EXERCISE REQUIREMENTS: No pictures in the copy, please: retype all the records exactly.

(Items listed in a dataset)
──────
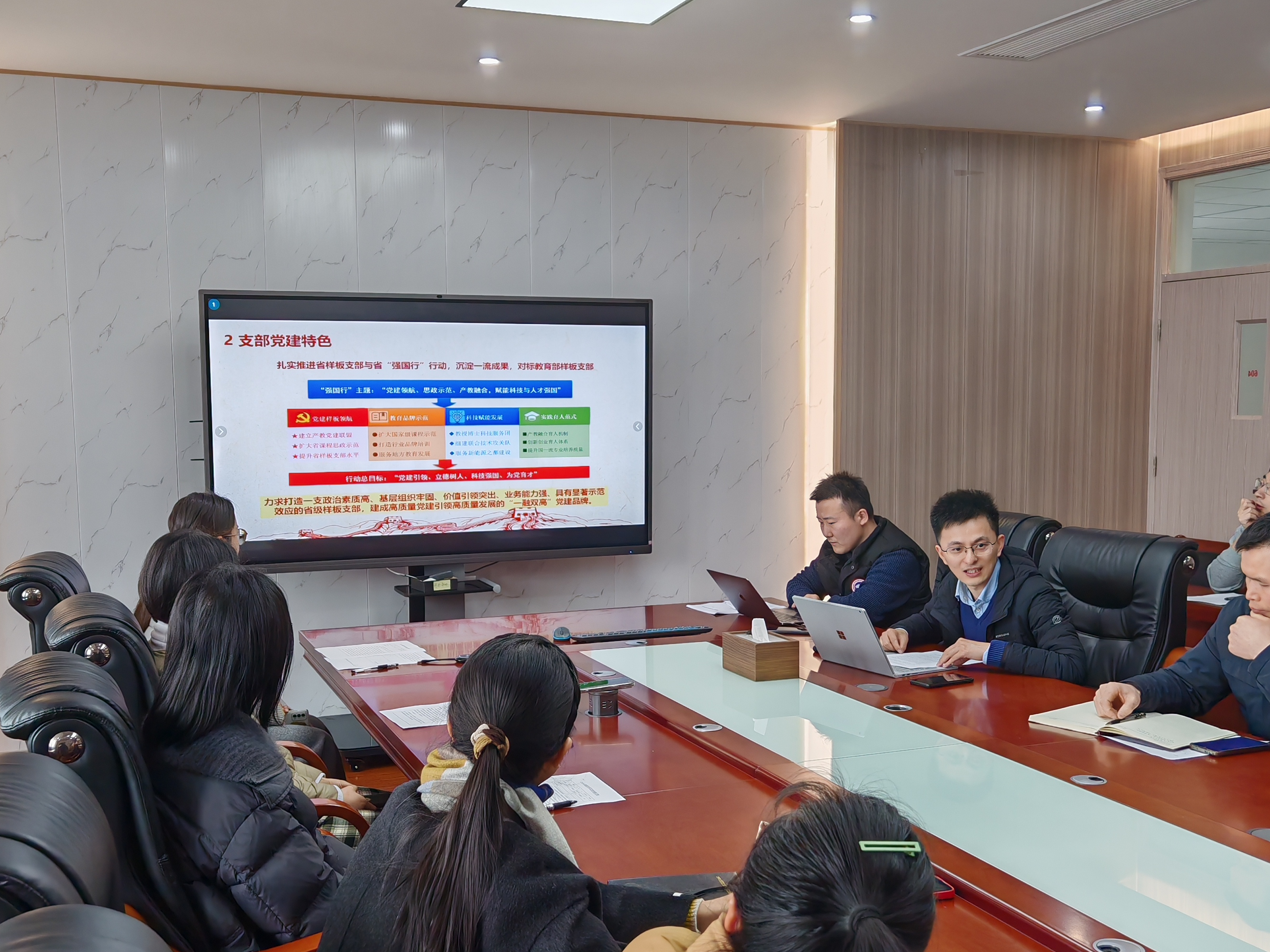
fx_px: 1394
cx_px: 612
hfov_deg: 49.0
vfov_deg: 37.7
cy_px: 532
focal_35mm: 38
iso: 125
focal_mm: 6.67
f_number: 1.9
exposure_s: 1/110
──────
EXERCISE OUTPUT:
fx_px: 1394
cx_px: 612
hfov_deg: 49.0
vfov_deg: 37.7
cy_px: 532
focal_35mm: 38
iso: 125
focal_mm: 6.67
f_number: 1.9
exposure_s: 1/110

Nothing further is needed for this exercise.